Combined with Alexa Guard, this makes the Echo an ad hoc home security system; you can program your lights to turn on if a window sensor is opened, or have Alexa send you an alert if it hears your smoke detector or glass breaking. It’ll still be up to you to call the police or fire department, unless you also get a DIY home security system, a few of which work with Alexa Guard. 

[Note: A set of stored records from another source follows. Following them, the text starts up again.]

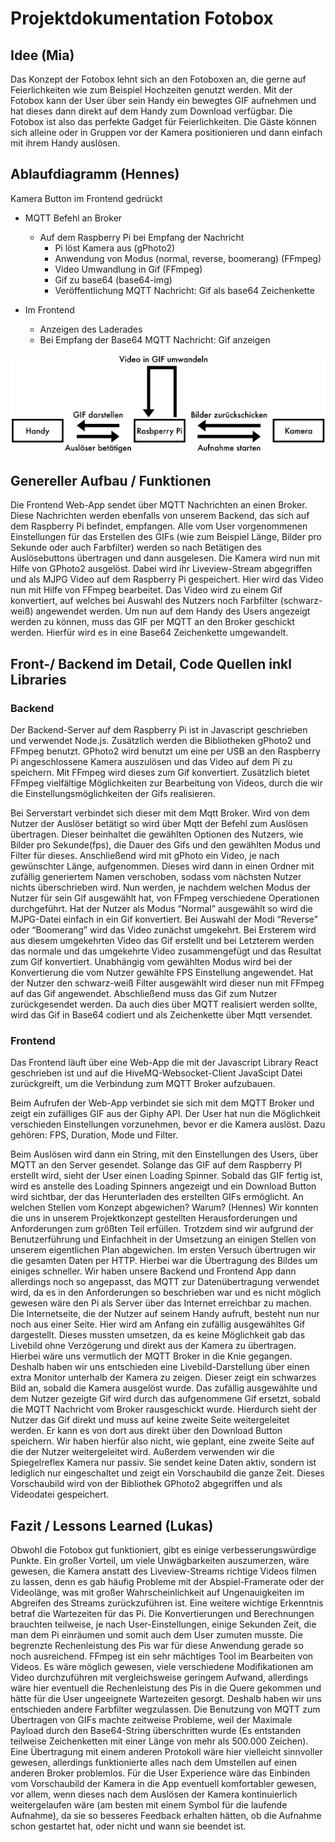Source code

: # Projektdokumentation Fotobox

## Idee (Mia)
Das Konzept der Fotobox lehnt sich an den Fotoboxen an, die gerne auf Feierlichkeiten wie zum Beispiel Hochzeiten genutzt werden. Mit der Fotobox kann der User über sein Handy ein bewegtes GIF aufnehmen und hat dieses dann direkt auf dem Handy zum Download verfügbar. Die Fotobox ist also das perfekte Gadget für Feierlichkeiten. Die Gäste können sich alleine oder in Gruppen vor der Kamera positionieren und dann einfach mit ihrem Handy auslösen.

## Ablaufdiagramm (Hennes)
Kamera Button im Frontend gedrückt
- MQTT Befehl an Broker
    -  Auf dem Raspberry Pi bei Empfang der Nachricht
         - Pi löst Kamera aus (gPhoto2)
         - Anwendung von Modus (normal, reverse, boomerang) (FFmpeg)
         - Video Umwandlung in Gif (FFmpeg)
         - Gif zu base64 (base64-img)
         - Veröffentlichung MQTT Nachricht: Gif als base64 Zeichenkette

 - Im Frontend
    - Anzeigen des Laderades
    - Bei Empfang der Base64 MQTT Nachricht: Gif anzeigen

![Ablaufdiagram](assets/diagram.png "Sequenzdiagram")

## Genereller Aufbau / Funktionen
Die Frontend Web-App sendet über MQTT Nachrichten an einen Broker. Diese Nachrichten werden ebenfalls von unserem Backend, das sich auf dem Raspberry Pi befindet, empfangen. Alle vom User vorgenommenen Einstellungen für das Erstellen des GIFs (wie zum Beispiel Länge, Bilder pro Sekunde oder auch Farbfilter) werden so nach Betätigen des Auslösebuttons übertragen und dann ausgelesen. Die Kamera wird nun mit Hilfe von GPhoto2 ausgelöst. Dabei wird ihr Liveview-Stream abgegriffen und als MJPG Video auf dem Raspberry Pi gespeichert. Hier wird das Video nun mit Hilfe von FFmpeg bearbeitet. Das Video wird zu einem Gif konvertiert, auf welches bei Auswahl des Nutzers noch Farbfilter (schwarz-weiß) angewendet werden. Um nun auf dem Handy des Users angezeigt werden zu können, muss das GIF per MQTT an den Broker geschickt werden. Hierfür wird es in eine Base64 Zeichenkette umgewandelt.

## Front-/ Backend im Detail, Code Quellen inkl Libraries
### Backend
Der Backend-Server auf dem Raspberry Pi ist in Javascript geschrieben und verwendet Node.js. Zusätzlich werden die Bibliotheken gPhoto2 und FFmpeg benutzt. GPhoto2 wird benutzt um eine per USB an den Raspberry Pi angeschlossene Kamera auszulösen und das Video auf dem Pi zu speichern. Mit FFmpeg wird dieses zum Gif konvertiert. Zusätzlich bietet FFmpeg vielfältige Möglichkeiten zur Bearbeitung von Videos, durch die wir die Einstellungsmöglichkeiten der Gifs realisieren.

Bei Serverstart verbindet sich dieser mit dem Mqtt Broker. Wird von dem Nutzer der Auslöser betätigt so wird über Mqtt der Befehl zum Auslösen übertragen. Dieser beinhaltet die gewählten Optionen des Nutzers, wie Bilder pro Sekunde(fps), die Dauer des Gifs und den gewählten Modus und Filter für dieses.
Anschließend wird mit gPhoto ein Video, je nach gewünschter Länge, aufgenommen. Dieses wird dann in einen Ordner mit zufällig generiertem Namen verschoben, sodass vom nächsten Nutzer nichts überschrieben wird.
Nun werden, je nachdem welchen Modus der Nutzer für sein Gif ausgewählt hat, von FFmpeg verschiedene Operationen durchgeführt. Hat der Nutzer als Modus “Normal” ausgewählt so wird die MJPG-Datei einfach in ein Gif konvertiert. Bei Auswahl der Modi “Reverse” oder “Boomerang” wird das Video zunächst umgekehrt. Bei Ersterem wird aus diesem umgekehrten Video das Gif erstellt und bei Letzterem werden das normale und das umgekehrte Video zusammengefügt und das Resultat zum Gif konvertiert.
Unabhängig vom gewählten Modus wird bei der Konvertierung die vom Nutzer gewählte FPS Einstellung angewendet.
Hat der Nutzer den schwarz-weiß Filter ausgewählt wird dieser nun mit FFmpeg auf das Gif angewendet. Abschließend muss das Gif zum Nutzer zurückgesendet werden. Da auch dies über MQTT realisiert werden sollte, wird das Gif in Base64 codiert und als Zeichenkette über Mqtt versendet.

### Frontend
Das Frontend läuft über eine Web-App die mit der Javascript Library React geschrieben ist und auf die HiveMQ-Websocket-Client JavaScipt Datei zurückgreift, um die Verbindung zum MQTT Broker aufzubauen.

Beim Aufrufen der Web-App verbindet sie sich mit dem MQTT Broker und zeigt ein zufälliges GIF aus der Giphy API. Der User hat nun die Möglichkeit verschieden Einstellungen vorzunehmen, bevor er die Kamera auslöst. Dazu gehören: FPS, Duration, Mode und Filter.

Beim Auslösen wird dann ein String, mit den Einstellungen des Users, über MQTT an den Server gesendet. Solange das GIF auf dem Raspberry PI erstellt wird, sieht der User einen Loading Spinner. Sobald das GIF fertig ist, wird es anstelle des Loading Spinners angezeigt und ein Download Button wird sichtbar, der das Herunterladen des erstellten GIFs ermöglicht.
An welchen Stellen vom Konzept abgewichen? Warum?  (Hennes)
Wir konnten die uns in unserem Projektkonzept gestellten Herausforderungen und Anforderungen zum größten Teil erfüllen.
Trotzdem sind wir aufgrund der Benutzerführung und Einfachheit in der Umsetzung an einigen Stellen von unserem eigentlichen Plan abgewichen.
Im ersten Versuch übertrugen wir die gesamten Daten per HTTP. Hierbei war die Übertragung des Bildes um einiges schneller. Wir haben unsere Backend und Frontend App dann allerdings noch so angepasst, das MQTT zur Datenübertragung  verwendet wird, da es in den Anforderungen so beschrieben war und es nicht möglich gewesen wäre den Pi als Server über das Internet erreichbar zu machen.
Die Internetseite, die der Nutzer auf seinem Handy aufruft, besteht nun nur noch aus einer Seite. Hier wird am Anfang ein zufällig ausgewähltes Gif dargestellt. Dieses mussten umsetzen, da es keine Möglichkeit gab das Livebild ohne Verzögerung und direkt aus der Kamera zu übertragen. Hierbei wäre uns vermutlich der MQTT Broker in die Knie gegangen. Deshalb haben wir uns entschieden eine Livebild-Darstellung über einen extra Monitor unterhalb der Kamera zu zeigen. Dieser zeigt ein schwarzes Bild an, sobald die Kamera ausgelöst wurde.
Das zufällig ausgewählte und dem Nutzer gezeigte Gif wird durch das aufgenommene Gif ersetzt, sobald die MQTT Nachricht vom Broker rausgeschickt wurde.
Hierdurch sieht der Nutzer das Gif direkt und muss auf keine zweite Seite weitergeleitet werden. Er kann es von dort aus direkt über den Download Button speichern. Wir haben hierfür also nicht, wie geplant, eine zweite Seite auf die der Nutzer weitergeleitet wird.
Außerdem verwenden wir die Spiegelreflex Kamera nur passiv. Sie sendet keine Daten aktiv, sondern ist lediglich nur eingeschaltet und zeigt ein Vorschaubild die ganze Zeit.
Dieses Vorschaubild wird von der Bibliothek GPhoto2 abgegriffen und als Videodatei gespeichert.

## Fazit / Lessons Learned (Lukas)
Obwohl die Fotobox gut funktioniert, gibt es einige verbesserungswürdige Punkte.
Ein großer Vorteil, um viele Unwägbarkeiten auszumerzen, wäre gewesen, die Kamera anstatt des Liveview-Streams richtige Videos filmen zu lassen, denn es gab häufig Probleme mit der Abspiel-Framerate oder der Videolänge, was mit großer Wahrscheinlichkeit auf Ungenauigkeiten im Abgreifen des Streams zurückzuführen ist.
Eine weitere wichtige Erkenntnis betraf die Wartezeiten für das Pi. Die Konvertierungen und Berechnungen brauchten teilweise, je nach User-Einstellungen, einige Sekunden Zeit, die man dem Pi einräumen und somit auch dem User zumuten musste. Die begrenzte Rechenleistung des Pis war für diese Anwendung gerade so noch ausreichend.
FFmpeg ist ein sehr mächtiges Tool im Bearbeiten von Videos. Es wäre möglich gewesen, viele verschiedene Modifikationen am Video durchzuführen mit vergleichsweise geringem Aufwand, allerdings wäre hier eventuell die Rechenleistung des Pis in die Quere gekommen und hätte für die User ungeeignete Wartezeiten gesorgt. Deshalb haben wir uns entschieden andere Farbfilter wegzulassen.
Die Benutzung von MQTT zum Übertragen von GIFs machte zeitweise Probleme, weil der Maximale Payload durch den Base64-String überschritten wurde (Es entstanden teilweise Zeichenketten mit einer Länge von mehr als 500.000 Zeichen). Eine Übertragung mit einem anderen Protokoll wäre hier vielleicht sinnvoller gewesen, allerdings funktionierte alles nach dem Umstellen auf einen anderen Broker problemlos.
Für die User Experience wäre das Einbinden vom Vorschaubild der Kamera in die App eventuell komfortabler gewesen, vor allem, wenn dieses nach dem Auslösen der Kamera kontinuierlich weitergelaufen wäre (am besten mit einem Symbol für die laufende Aufnahme), da sie so besseres Feedback erhalten hätten, ob die Aufnahme schon gestartet hat, oder nicht und wann sie beendet ist.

I also think that Alexa’s routines are far more comprehensive than what you can do with Google Assistant and HomePod. With Alexa, you can use the state of numerous third-party smart home devices to control the behavior of other smart home gadgets. For instance, I can create a routine to have a smart light turn on, music start playing, and have Alexa say something to me when the aforementioned door sensor is opened.

Amazon Echo (4th-gen)

(Image credit: Tom's Guide)

Another smart feature that will be enabled later this year is Amazon Sidewalk, a new long-range low-power, low-bandwidth protocol designed to create a more interconnected network throughout your entire neighborhood. So, if you forget your keys and Tile tracker at a friend’s house two blocks over, you’ll be able to more easily find them. Sidewalk has been in virtually every Alexa smart speaker since the second-generation Echo, and is in a few Ring smart lights, too. We’re curious to see how it works once it goes live.

A new low-power mode will reduce the Echo’s power consumption while it’s idle, with some caveats. The Echo won’t enter low-power mode if you linked a Spotify account to your Alexa account, if Alexa Guard is in Away mode, if there’s an active notification, if you have an external speaker plugged into the Echo, or if a smart home device is connected directly to the Echo via Bluetooth.

Amazon Echo review: Verdict

The Amazon Echo is the most well-rounded smart speaker, and I’m not just talking about its looks. Yes, the spherical shape of the 4th-generation Amazon Echo makes it visually interesting, but the smart home networking tech and Amazon’s continual improvements to Alexa make the 2020 Echo the best smart speaker for less than $100. 

As I said earlier, if you want the best-sounding smart speaker, the Sonos One is the way to go. But if you’re looking for a smart speaker that will not just play tunes, but act as a central smart home hub, the 4th-generation Echo is the best choice.